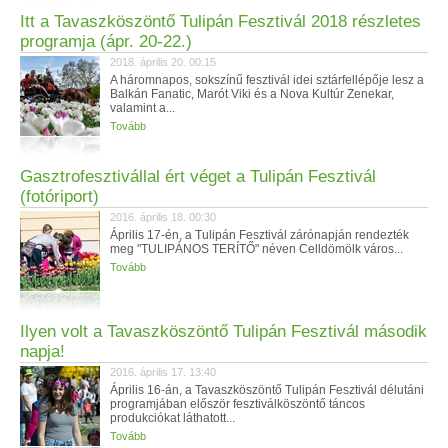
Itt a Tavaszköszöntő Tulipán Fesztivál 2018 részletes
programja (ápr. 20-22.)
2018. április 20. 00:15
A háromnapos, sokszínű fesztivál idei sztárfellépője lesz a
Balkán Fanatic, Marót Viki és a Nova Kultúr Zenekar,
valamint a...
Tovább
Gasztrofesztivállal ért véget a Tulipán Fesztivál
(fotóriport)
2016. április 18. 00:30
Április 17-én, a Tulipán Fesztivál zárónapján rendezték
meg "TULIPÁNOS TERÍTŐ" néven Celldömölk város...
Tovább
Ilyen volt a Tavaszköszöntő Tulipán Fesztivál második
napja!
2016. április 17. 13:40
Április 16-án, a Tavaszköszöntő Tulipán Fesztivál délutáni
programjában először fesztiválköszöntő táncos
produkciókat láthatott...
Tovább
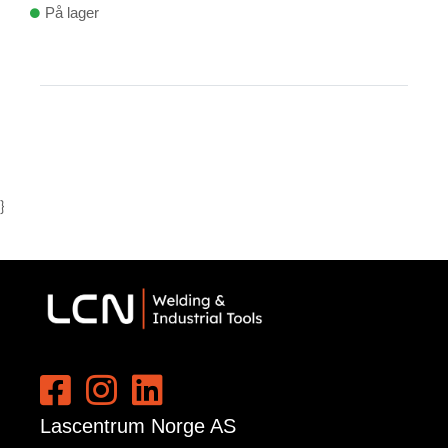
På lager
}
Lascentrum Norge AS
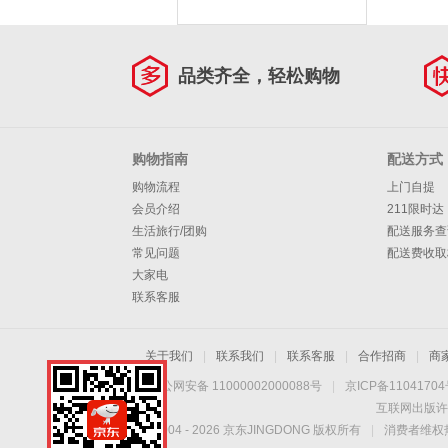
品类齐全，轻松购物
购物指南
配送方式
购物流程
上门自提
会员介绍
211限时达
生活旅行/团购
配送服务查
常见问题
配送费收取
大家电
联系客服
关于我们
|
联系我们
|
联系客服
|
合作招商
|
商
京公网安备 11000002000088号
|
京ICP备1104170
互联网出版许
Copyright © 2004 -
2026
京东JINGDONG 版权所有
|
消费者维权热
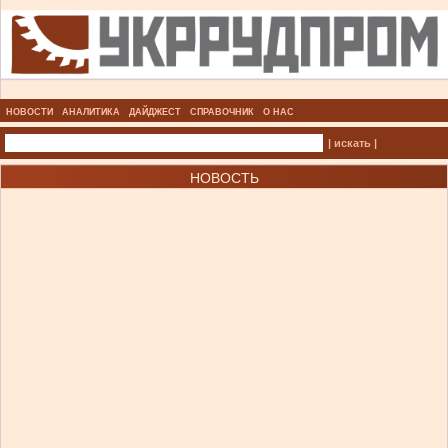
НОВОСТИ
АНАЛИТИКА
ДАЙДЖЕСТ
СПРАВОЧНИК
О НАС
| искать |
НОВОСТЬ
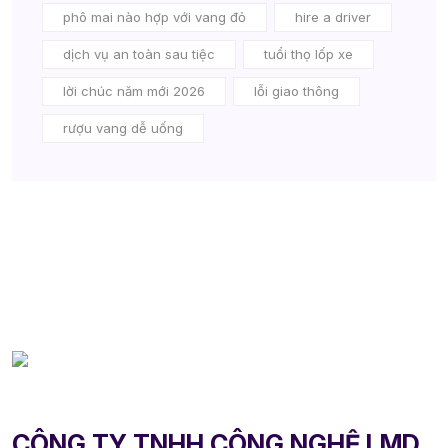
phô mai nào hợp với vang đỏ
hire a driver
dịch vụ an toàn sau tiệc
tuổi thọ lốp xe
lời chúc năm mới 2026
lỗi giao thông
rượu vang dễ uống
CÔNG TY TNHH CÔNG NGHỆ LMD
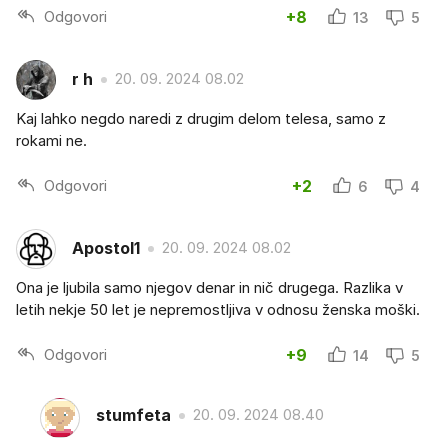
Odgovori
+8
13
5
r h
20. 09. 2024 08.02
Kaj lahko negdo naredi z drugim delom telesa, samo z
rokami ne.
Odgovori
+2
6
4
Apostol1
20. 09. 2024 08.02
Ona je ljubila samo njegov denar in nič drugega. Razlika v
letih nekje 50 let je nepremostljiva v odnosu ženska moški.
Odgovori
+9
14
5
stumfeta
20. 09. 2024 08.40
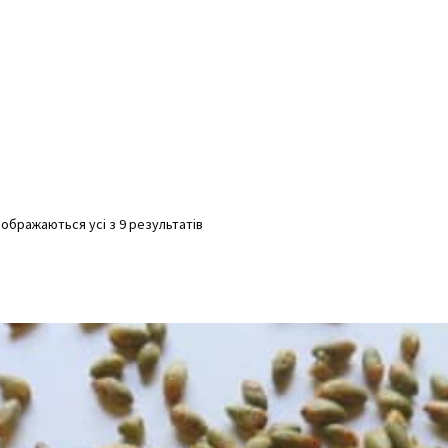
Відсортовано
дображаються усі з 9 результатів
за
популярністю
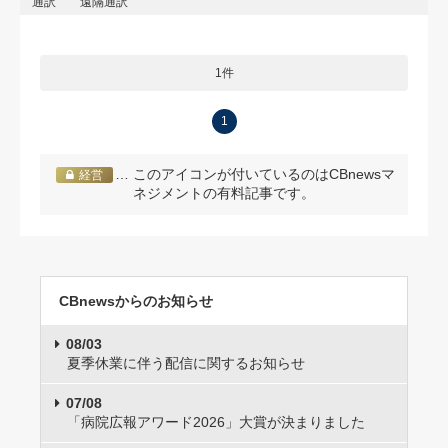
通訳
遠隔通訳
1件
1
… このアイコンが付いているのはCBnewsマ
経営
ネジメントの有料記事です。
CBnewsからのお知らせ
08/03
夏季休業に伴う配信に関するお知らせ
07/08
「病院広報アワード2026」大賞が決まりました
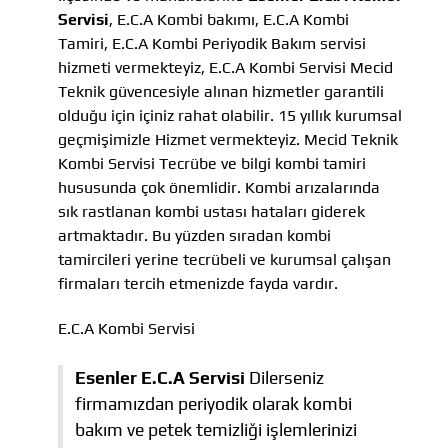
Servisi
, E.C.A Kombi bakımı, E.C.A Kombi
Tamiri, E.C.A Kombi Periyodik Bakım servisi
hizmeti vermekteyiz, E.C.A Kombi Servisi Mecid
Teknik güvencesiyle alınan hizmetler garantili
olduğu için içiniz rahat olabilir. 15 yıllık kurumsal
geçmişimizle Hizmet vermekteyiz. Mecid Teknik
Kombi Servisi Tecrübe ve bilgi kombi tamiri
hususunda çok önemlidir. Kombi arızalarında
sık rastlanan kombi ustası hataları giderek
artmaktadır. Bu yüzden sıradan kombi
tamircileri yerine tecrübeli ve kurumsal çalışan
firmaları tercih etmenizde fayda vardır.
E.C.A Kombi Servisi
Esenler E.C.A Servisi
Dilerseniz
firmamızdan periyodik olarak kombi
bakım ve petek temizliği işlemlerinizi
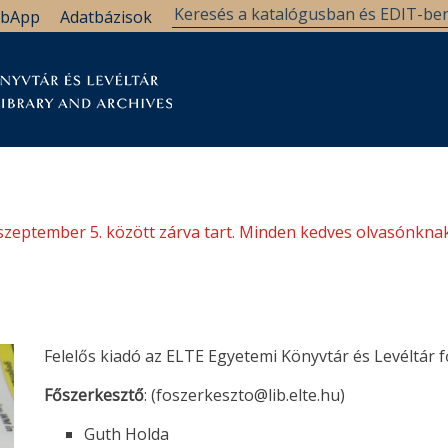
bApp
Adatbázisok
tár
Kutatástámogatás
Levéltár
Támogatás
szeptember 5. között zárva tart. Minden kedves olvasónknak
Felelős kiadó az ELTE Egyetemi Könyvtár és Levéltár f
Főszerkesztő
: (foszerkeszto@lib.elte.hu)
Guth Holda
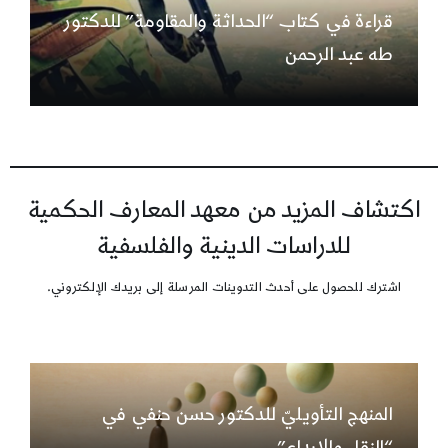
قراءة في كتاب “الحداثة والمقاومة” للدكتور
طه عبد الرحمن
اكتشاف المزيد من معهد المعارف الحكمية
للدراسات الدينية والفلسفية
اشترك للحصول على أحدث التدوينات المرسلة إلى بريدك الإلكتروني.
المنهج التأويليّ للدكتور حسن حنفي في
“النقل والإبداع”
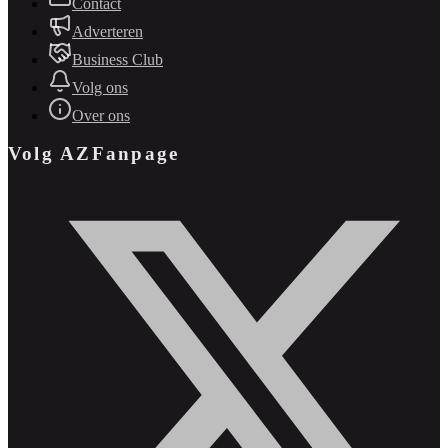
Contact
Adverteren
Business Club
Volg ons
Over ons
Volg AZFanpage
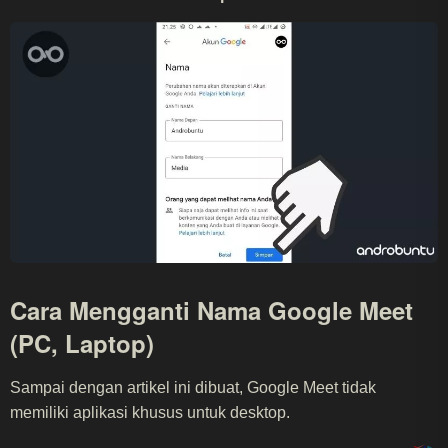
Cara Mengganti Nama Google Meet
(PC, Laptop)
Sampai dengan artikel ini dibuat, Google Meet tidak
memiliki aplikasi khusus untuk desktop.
------------------------------
# Your instructions:
I need each line from the listing where the word "Mecid" occurs.

# Answer to the exercise:
hizmeti vermekteyiz, E.C.A Kombi Servisi Mecid
geçmişimizle Hizmet vermekteyiz. Mecid Teknik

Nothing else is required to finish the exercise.